Zijn Vader was Titus Flavius Vespasianus, de x Keizer van Rome. Zijn Moeder, Flavia Domitilla; de dochter van Flavius Liberalis. Zijn Broeder, Titus; voor hem Keizer, en door hem met vergif omgebracht. Zijn Zuster, Flavia Domitilla; die, eer haar Vader Keizer geworden was, gesturven is. Zijn Vrouw, Domitia Longina; de dochter van Domitius Korbulo, wiens edelmoedige dapperheid en gelukkige oorlogstochten, zo wel in Nederduitschland als in Armenien gedaan, van Tacitus wijdlopig beschreven worden. Deze ontweldigde hy eenen Elius Lamias, dien hy naderhand deed dooden; welke vrouw hy twee jaaren ten byslaapster gebruikte; daar na maakte hy haar Keizerinne, en won by haar een zoon, die zeer jong gesturven is. Naderhand wierd zy op een Tooneelspeelder, Paris genoemt, verlieft, met wien zy in alle dartelheid en geile hoereryen leefde, waarom zy van haar man verstooten, en haar pol gedood wierd, doch kort daar na nam hy haar weder aan, en gaf voor, dat de Raad hem daar toe verzocht had.
a. Zie wat ik van 't schenden van zijn nicht Julia in 't voorgaande blad gezeit heb.

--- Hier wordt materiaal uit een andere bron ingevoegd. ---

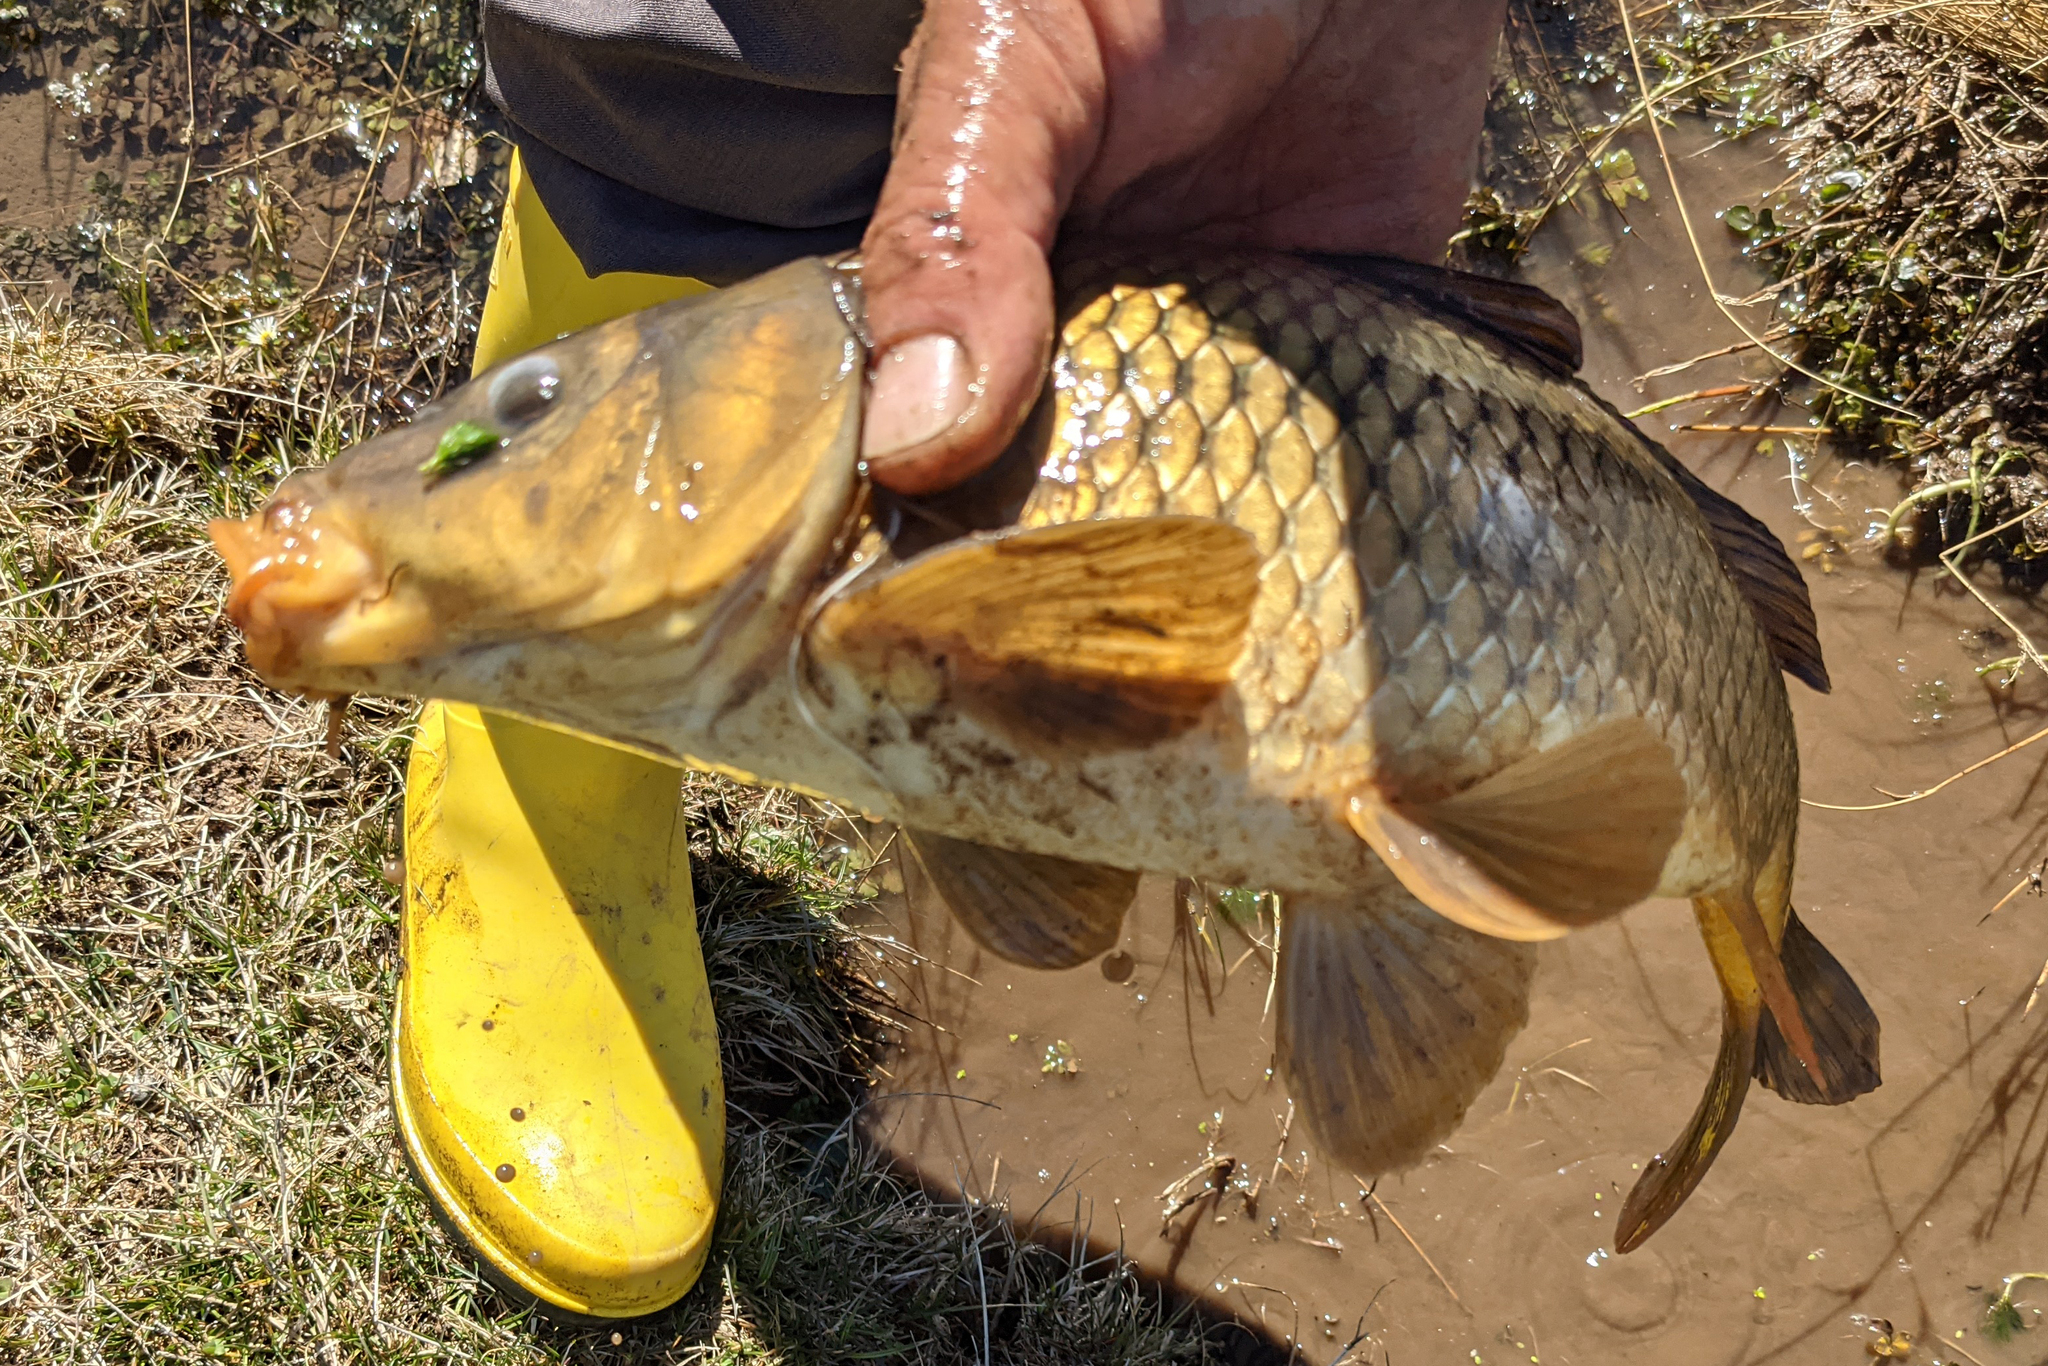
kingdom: Animalia
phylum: Chordata
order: Cypriniformes
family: Cyprinidae
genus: Cyprinus
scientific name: Cyprinus carpio
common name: Common carp
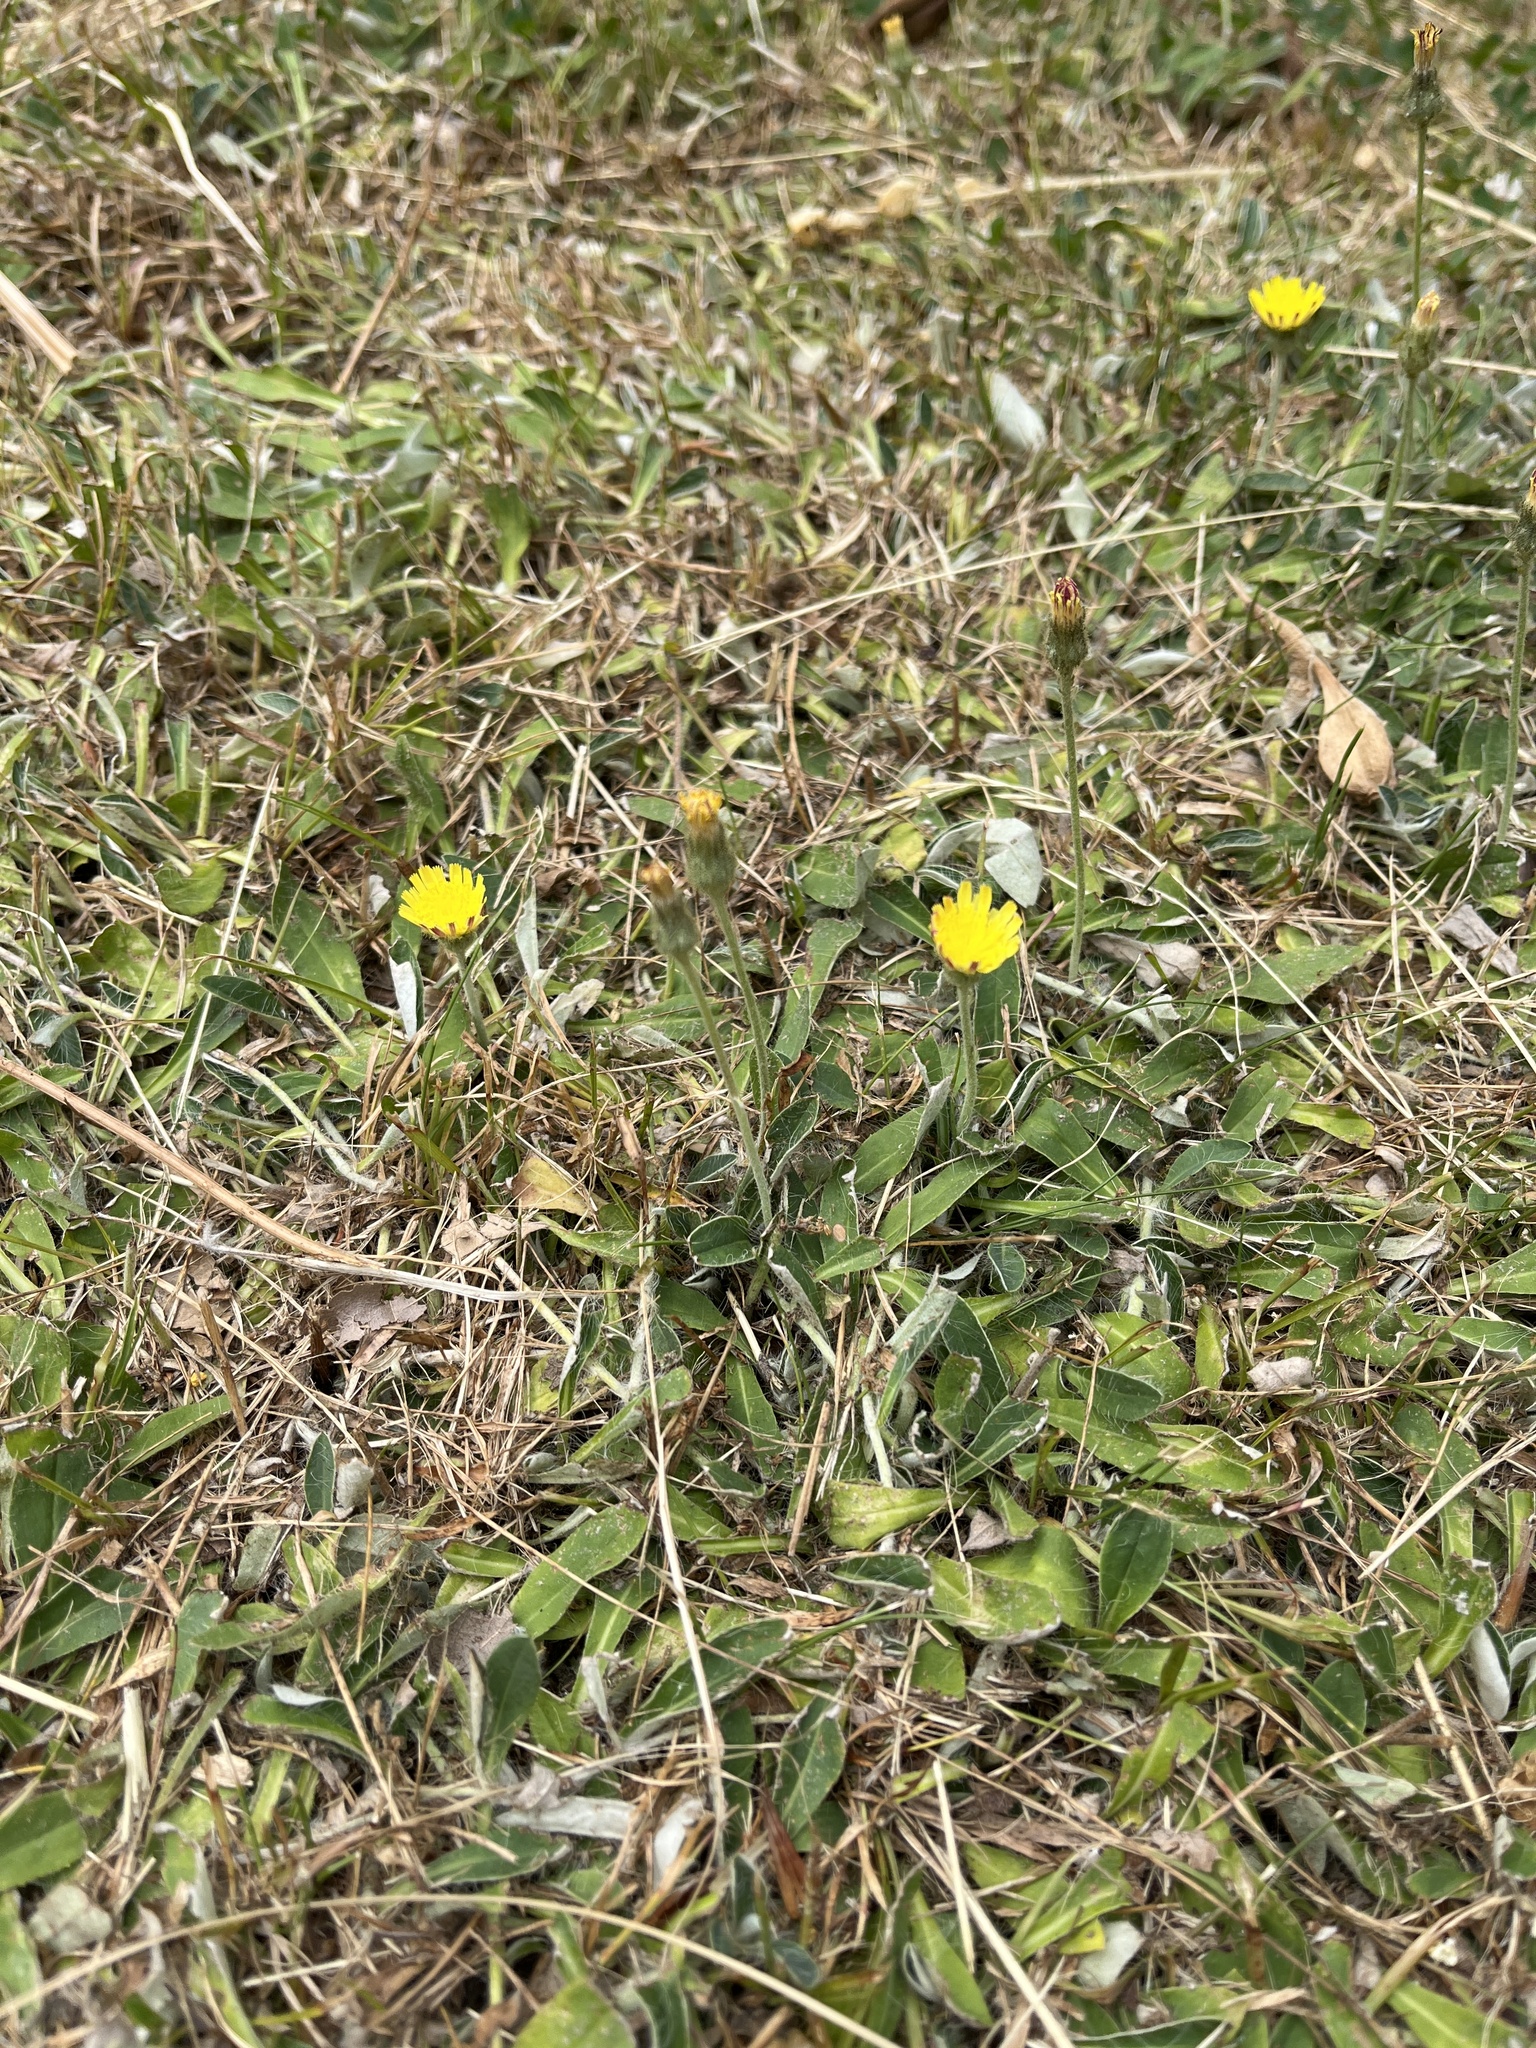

b. Toen hy eerst tot Keizer verheven was, scheen hy zijn broeder Titus in deugden te zullen voorby streven. Hy herriep de kwaade vonnissen, die meer naer gunst dan naer recht gesprooken waren. Openbaar stelde hy de oneerelijke geldrechters ten toon: hy deed alle de lasterschriften, op voornaame mannen en vrouwen gemaakt, te niet, hy haatte hoerery en overspel, en strafte d'oneerlijke bloedschanden der Vestaalsche Maagden, op wier bedrijven zijn Vader noch Broeder geen acht genoomen hadden. Zo zeer wierd alle bloedstortinge van hem gehaat, dat hy voorgenomen heeft af te kondigen, dat geen ossen tot offerhanden, zouden geslacht worden. Mildadig toonde hy zich tegen ieder. D'aanklagers wierden van hem streng gestraft; ja hy zei dikwils: Princeps qui delatores non castigat, irritat, dat is, Een Prins, die d'aanbrengers niet straft, tergt hen tot zulks. Doch zie hoe schielijk deze deugden te gelijk vervlogen zijn, en hoe zeer de wreedheid by hem d'overhand kreeg. Hermogenes van Tarzen liet hy dooden, om dat hy een bedekte manier van spreeken in zijn Historien gebracht had, en alle de boekschrijvers, die de zelven uitgeschreven hadden, aan kruissen nagelen. Verscheide Raadsheeren, die voor deze Burgermeesters geweest waren, heeft hy gedood, waar onder zelfs de Burgermeesterlijke Stadhouder van Azië, Civika Cerialis geweest is, en Elius Lamia, hier voor gedacht, wiens vrouw hy tot zich nam, en hem doodde. Ook ging Salvius Koccejanus niet vry, om dat hy de geboorteuur van zijn Oom, de Keizer Otho, gevierd had, en Metius Pomposianus, om dat hy de geboorteuur van een Keizer had. Sallustius Lukullus, Stadhouder van Britanje, liet hy vermoorden, om dat zekere
nieugemaakte speeren naer hem genoemt wierden. Junius Rustikus moest ook dien appel proeven, om dat hy Petus Trasea en Helvidius Priskus, in een lofreden genoemt had, de alderheiligste mannen. Wat zeg ik van Flavius Sabinus, een van zijn Neven, Acilius Glabrio, en duizend anderen, benevens een onnoemelijk getal Kristenen, die hy op de gruwelijkste wijzen heeft laten om 't leven brengen? Hy wierd wreeder dan Nero, godlozer dan Kaligula, laffer dan Tiberius, en gieriger dan Galba. Toen hy zijn middelen, door het stichten van veel onnutte nieuwe gebouwen verspilt had, lei hy ieder zwaare schattingen op; doch op de Joden de alderstrengste, waar van de Kristenen ook niet vry waaren; dewijl zy zo veel als de Joden moesten geven. Aanmerkens waardig zijn Tertullianus woorden Apolog. 2. H. over hun elendige staat: Een Kristen mensch acht gy schuldig te zijn aan alle misdaden, gy houd hem voor een vyand der Goden, Keizers, wetten, zeden, ja van de geheele natuur; en 40 H. de Kristenen meenen zy oorzaak te zijn van alle gemeene zwarigheden, en ongemakken des volks. Indien de Tiber overloopt, de Nijl niet op de velden komt, de hemel tekenen geeft, de aarde beeft, of indien'er hongersnood, dierentijd of sterfte komt, strak roept men, weg met de Kristenen voor de leeuwen. Zie Suetonius en Dio, in 't leven van Domitianus. Daar na liet hy zich God de Heere noemen. In den aanvang zijner brieven aan zijn Landvoogden, schreef hy, van zich zelven
spreekende, aldus: onze Heere en onze God heeft het dus bevoolen. Eindelijk is hy op den 18 September in 't 96 jaar na Christus geboorte door eenen Stefanus in zijn paleis vermoord, na dat hy ruim 44 jaaren geleeft, en 15 jaaren en 5 dagen geregeert had. Zie Martialis, Suetonius 12 B. 17 H.